Aim of the task » Please copy every one of the following records word for word, keeping each line as it appears.
□ □ □
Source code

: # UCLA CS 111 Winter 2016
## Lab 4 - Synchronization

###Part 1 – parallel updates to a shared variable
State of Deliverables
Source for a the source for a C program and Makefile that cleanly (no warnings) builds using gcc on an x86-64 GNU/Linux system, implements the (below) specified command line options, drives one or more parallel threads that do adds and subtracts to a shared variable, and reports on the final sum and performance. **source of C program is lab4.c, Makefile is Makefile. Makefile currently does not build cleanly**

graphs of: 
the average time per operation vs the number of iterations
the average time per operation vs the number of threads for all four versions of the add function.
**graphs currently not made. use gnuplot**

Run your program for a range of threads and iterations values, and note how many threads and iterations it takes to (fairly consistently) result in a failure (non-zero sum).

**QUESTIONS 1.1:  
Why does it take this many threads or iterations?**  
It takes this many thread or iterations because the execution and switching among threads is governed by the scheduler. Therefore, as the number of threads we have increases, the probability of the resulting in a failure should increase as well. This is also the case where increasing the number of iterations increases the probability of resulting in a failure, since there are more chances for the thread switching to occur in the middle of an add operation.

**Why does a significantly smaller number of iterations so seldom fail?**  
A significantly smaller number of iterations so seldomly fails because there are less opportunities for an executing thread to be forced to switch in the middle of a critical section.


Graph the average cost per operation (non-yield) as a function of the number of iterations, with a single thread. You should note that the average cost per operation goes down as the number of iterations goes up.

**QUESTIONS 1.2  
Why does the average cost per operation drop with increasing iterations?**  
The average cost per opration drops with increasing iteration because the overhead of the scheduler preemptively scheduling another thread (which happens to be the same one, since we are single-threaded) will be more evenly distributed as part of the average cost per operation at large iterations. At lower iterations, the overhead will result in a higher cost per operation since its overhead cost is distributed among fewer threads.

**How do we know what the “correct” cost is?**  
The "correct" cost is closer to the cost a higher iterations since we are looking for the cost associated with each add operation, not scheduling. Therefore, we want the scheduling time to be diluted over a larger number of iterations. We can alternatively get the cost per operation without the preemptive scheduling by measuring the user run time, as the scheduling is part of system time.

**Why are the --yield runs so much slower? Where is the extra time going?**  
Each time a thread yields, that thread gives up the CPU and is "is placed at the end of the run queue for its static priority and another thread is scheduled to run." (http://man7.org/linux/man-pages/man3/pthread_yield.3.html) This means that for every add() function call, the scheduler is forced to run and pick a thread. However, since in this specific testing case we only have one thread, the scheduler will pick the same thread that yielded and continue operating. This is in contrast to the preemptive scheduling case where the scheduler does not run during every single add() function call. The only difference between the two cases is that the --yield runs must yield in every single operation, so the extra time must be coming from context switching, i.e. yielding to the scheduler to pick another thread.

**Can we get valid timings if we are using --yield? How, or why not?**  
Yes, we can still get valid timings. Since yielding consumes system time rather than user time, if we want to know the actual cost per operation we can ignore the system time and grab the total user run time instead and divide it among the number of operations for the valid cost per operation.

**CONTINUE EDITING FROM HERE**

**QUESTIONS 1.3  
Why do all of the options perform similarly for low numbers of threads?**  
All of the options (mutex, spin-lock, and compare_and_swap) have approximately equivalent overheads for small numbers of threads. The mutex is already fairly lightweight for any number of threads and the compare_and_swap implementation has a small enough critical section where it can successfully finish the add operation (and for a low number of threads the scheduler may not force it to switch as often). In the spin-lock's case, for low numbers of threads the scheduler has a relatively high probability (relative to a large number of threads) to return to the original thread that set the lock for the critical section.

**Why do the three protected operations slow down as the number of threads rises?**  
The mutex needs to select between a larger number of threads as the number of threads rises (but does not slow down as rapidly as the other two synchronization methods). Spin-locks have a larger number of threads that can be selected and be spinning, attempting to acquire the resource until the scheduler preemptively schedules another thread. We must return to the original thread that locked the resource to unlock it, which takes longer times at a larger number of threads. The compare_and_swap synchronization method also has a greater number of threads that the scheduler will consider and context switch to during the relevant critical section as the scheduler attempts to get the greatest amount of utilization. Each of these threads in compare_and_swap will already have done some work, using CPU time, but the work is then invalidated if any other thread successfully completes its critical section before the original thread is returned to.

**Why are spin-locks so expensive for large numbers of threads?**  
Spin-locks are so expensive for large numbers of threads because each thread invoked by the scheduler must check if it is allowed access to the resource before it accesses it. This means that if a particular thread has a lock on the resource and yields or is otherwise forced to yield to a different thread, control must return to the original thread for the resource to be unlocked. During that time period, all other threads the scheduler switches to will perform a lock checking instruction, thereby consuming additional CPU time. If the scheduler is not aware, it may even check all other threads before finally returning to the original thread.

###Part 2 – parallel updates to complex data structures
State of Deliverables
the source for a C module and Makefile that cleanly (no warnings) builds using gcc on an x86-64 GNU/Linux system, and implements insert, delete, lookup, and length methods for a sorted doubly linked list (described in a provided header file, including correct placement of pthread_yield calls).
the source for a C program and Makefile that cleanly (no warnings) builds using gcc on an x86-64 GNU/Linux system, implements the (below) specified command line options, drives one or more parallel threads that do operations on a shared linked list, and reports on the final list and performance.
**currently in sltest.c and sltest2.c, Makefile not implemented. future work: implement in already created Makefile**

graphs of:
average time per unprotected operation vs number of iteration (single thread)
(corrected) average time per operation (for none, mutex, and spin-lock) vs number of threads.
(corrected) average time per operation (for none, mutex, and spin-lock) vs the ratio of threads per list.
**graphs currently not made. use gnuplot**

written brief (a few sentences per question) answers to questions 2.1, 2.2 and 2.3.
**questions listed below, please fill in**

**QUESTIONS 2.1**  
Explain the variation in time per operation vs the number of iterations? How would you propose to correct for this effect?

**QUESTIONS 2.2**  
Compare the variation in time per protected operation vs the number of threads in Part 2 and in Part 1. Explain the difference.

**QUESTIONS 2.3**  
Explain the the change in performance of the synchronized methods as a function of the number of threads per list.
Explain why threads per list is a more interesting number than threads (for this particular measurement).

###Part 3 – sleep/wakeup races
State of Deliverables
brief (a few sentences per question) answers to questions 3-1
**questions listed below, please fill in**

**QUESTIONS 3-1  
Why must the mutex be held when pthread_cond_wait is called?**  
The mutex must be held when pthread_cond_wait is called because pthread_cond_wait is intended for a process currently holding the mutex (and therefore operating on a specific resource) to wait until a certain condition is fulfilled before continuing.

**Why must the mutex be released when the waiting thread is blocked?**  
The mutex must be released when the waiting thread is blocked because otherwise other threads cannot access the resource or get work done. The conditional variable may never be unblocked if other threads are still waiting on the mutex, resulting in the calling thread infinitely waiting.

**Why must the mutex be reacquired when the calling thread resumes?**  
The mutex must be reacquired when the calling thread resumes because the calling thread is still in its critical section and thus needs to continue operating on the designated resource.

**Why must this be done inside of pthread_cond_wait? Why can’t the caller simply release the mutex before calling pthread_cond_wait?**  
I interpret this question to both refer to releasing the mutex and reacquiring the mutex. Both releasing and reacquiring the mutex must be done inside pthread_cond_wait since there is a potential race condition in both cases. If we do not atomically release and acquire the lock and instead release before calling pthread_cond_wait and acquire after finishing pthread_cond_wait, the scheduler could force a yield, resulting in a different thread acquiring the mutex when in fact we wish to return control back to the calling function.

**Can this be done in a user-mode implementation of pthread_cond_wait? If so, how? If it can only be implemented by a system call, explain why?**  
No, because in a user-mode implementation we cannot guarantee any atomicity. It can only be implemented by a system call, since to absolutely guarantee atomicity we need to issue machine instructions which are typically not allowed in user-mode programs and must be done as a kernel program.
□ □ □
Solution for this task »
Source code

: # UCLA CS 111 Winter 2016
## Lab 4 - Synchronization

###Part 1 – parallel updates to a shared variable
State of Deliverables
Source for a the source for a C program and Makefile that cleanly (no warnings) builds using gcc on an x86-64 GNU/Linux system, implements the (below) specified command line options, drives one or more parallel threads that do adds and subtracts to a shared variable, and reports on the final sum and performance. **source of C program is lab4.c, Makefile is Makefile. Makefile currently does not build cleanly**

graphs of: 
the average time per operation vs the number of iterations
the average time per operation vs the number of threads for all four versions of the add function.
**graphs currently not made. use gnuplot**

Run your program for a range of threads and iterations values, and note how many threads and iterations it takes to (fairly consistently) result in a failure (non-zero sum).

**QUESTIONS 1.1:  
Why does it take this many threads or iterations?**  
It takes this many thread or iterations because the execution and switching among threads is governed by the scheduler. Therefore, as the number of threads we have increases, the probability of the resulting in a failure should increase as well. This is also the case where increasing the number of iterations increases the probability of resulting in a failure, since there are more chances for the thread switching to occur in the middle of an add operation.

**Why does a significantly smaller number of iterations so seldom fail?**  
A significantly smaller number of iterations so seldomly fails because there are less opportunities for an executing thread to be forced to switch in the middle of a critical section.


Graph the average cost per operation (non-yield) as a function of the number of iterations, with a single thread. You should note that the average cost per operation goes down as the number of iterations goes up.

**QUESTIONS 1.2  
Why does the average cost per operation drop with increasing iterations?**  
The average cost per opration drops with increasing iteration because the overhead of the scheduler preemptively scheduling another thread (which happens to be the same one, since we are single-threaded) will be more evenly distributed as part of the average cost per operation at large iterations. At lower iterations, the overhead will result in a higher cost per operation since its overhead cost is distributed among fewer threads.

**How do we know what the “correct” cost is?**  
The "correct" cost is closer to the cost a higher iterations since we are looking for the cost associated with each add operation, not scheduling. Therefore, we want the scheduling time to be diluted over a larger number of iterations. We can alternatively get the cost per operation without the preemptive scheduling by measuring the user run time, as the scheduling is part of system time.

**Why are the --yield runs so much slower? Where is the extra time going?**  
Each time a thread yields, that thread gives up the CPU and is "is placed at the end of the run queue for its static priority and another thread is scheduled to run." (http://man7.org/linux/man-pages/man3/pthread_yield.3.html) This means that for every add() function call, the scheduler is forced to run and pick a thread. However, since in this specific testing case we only have one thread, the scheduler will pick the same thread that yielded and continue operating. This is in contrast to the preemptive scheduling case where the scheduler does not run during every single add() function call. The only difference between the two cases is that the --yield runs must yield in every single operation, so the extra time must be coming from context switching, i.e. yielding to the scheduler to pick another thread.

**Can we get valid timings if we are using --yield? How, or why not?**  
Yes, we can still get valid timings. Since yielding consumes system time rather than user time, if we want to know the actual cost per operation we can ignore the system time and grab the total user run time instead and divide it among the number of operations for the valid cost per operation.

**CONTINUE EDITING FROM HERE**

**QUESTIONS 1.3  
Why do all of the options perform similarly for low numbers of threads?**  
All of the options (mutex, spin-lock, and compare_and_swap) have approximately equivalent overheads for small numbers of threads. The mutex is already fairly lightweight for any number of threads and the compare_and_swap implementation has a small enough critical section where it can successfully finish the add operation (and for a low number of threads the scheduler may not force it to switch as often). In the spin-lock's case, for low numbers of threads the scheduler has a relatively high probability (relative to a large number of threads) to return to the original thread that set the lock for the critical section.

**Why do the three protected operations slow down as the number of threads rises?**  
The mutex needs to select between a larger number of threads as the number of threads rises (but does not slow down as rapidly as the other two synchronization methods). Spin-locks have a larger number of threads that can be selected and be spinning, attempting to acquire the resource until the scheduler preemptively schedules another thread. We must return to the original thread that locked the resource to unlock it, which takes longer times at a larger number of threads. The compare_and_swap synchronization method also has a greater number of threads that the scheduler will consider and context switch to during the relevant critical section as the scheduler attempts to get the greatest amount of utilization. Each of these threads in compare_and_swap will already have done some work, using CPU time, but the work is then invalidated if any other thread successfully completes its critical section before the original thread is returned to.

**Why are spin-locks so expensive for large numbers of threads?**  
Spin-locks are so expensive for large numbers of threads because each thread invoked by the scheduler must check if it is allowed access to the resource before it accesses it. This means that if a particular thread has a lock on the resource and yields or is otherwise forced to yield to a different thread, control must return to the original thread for the resource to be unlocked. During that time period, all other threads the scheduler switches to will perform a lock checking instruction, thereby consuming additional CPU time. If the scheduler is not aware, it may even check all other threads before finally returning to the original thread.

###Part 2 – parallel updates to complex data structures
State of Deliverables
the source for a C module and Makefile that cleanly (no warnings) builds using gcc on an x86-64 GNU/Linux system, and implements insert, delete, lookup, and length methods for a sorted doubly linked list (described in a provided header file, including correct placement of pthread_yield calls).
the source for a C program and Makefile that cleanly (no warnings) builds using gcc on an x86-64 GNU/Linux system, implements the (below) specified command line options, drives one or more parallel threads that do operations on a shared linked list, and reports on the final list and performance.
**currently in sltest.c and sltest2.c, Makefile not implemented. future work: implement in already created Makefile**

graphs of:
average time per unprotected operation vs number of iteration (single thread)
(corrected) average time per operation (for none, mutex, and spin-lock) vs number of threads.
(corrected) average time per operation (for none, mutex, and spin-lock) vs the ratio of threads per list.
**graphs currently not made. use gnuplot**

written brief (a few sentences per question) answers to questions 2.1, 2.2 and 2.3.
**questions listed below, please fill in**

**QUESTIONS 2.1**  
Explain the variation in time per operation vs the number of iterations? How would you propose to correct for this effect?

**QUESTIONS 2.2**  
Compare the variation in time per protected operation vs the number of threads in Part 2 and in Part 1. Explain the difference.

**QUESTIONS 2.3**  
Explain the the change in performance of the synchronized methods as a function of the number of threads per list.
Explain why threads per list is a more interesting number than threads (for this particular measurement).

###Part 3 – sleep/wakeup races
State of Deliverables
brief (a few sentences per question) answers to questions 3-1
**questions listed below, please fill in**

**QUESTIONS 3-1  
Why must the mutex be held when pthread_cond_wait is called?**  
The mutex must be held when pthread_cond_wait is called because pthread_cond_wait is intended for a process currently holding the mutex (and therefore operating on a specific resource) to wait until a certain condition is fulfilled before continuing.

**Why must the mutex be released when the waiting thread is blocked?**  
The mutex must be released when the waiting thread is blocked because otherwise other threads cannot access the resource or get work done. The conditional variable may never be unblocked if other threads are still waiting on the mutex, resulting in the calling thread infinitely waiting.

**Why must the mutex be reacquired when the calling thread resumes?**  
The mutex must be reacquired when the calling thread resumes because the calling thread is still in its critical section and thus needs to continue operating on the designated resource.

**Why must this be done inside of pthread_cond_wait? Why can’t the caller simply release the mutex before calling pthread_cond_wait?**  
I interpret this question to both refer to releasing the mutex and reacquiring the mutex. Both releasing and reacquiring the mutex must be done inside pthread_cond_wait since there is a potential race condition in both cases. If we do not atomically release and acquire the lock and instead release before calling pthread_cond_wait and acquire after finishing pthread_cond_wait, the scheduler could force a yield, resulting in a different thread acquiring the mutex when in fact we wish to return control back to the calling function.

**Can this be done in a user-mode implementation of pthread_cond_wait? If so, how? If it can only be implemented by a system call, explain why?**  
No, because in a user-mode implementation we cannot guarantee any atomicity. It can only be implemented by a system call, since to absolutely guarantee atomicity we need to issue machine instructions which are typically not allowed in user-mode programs and must be done as a kernel program.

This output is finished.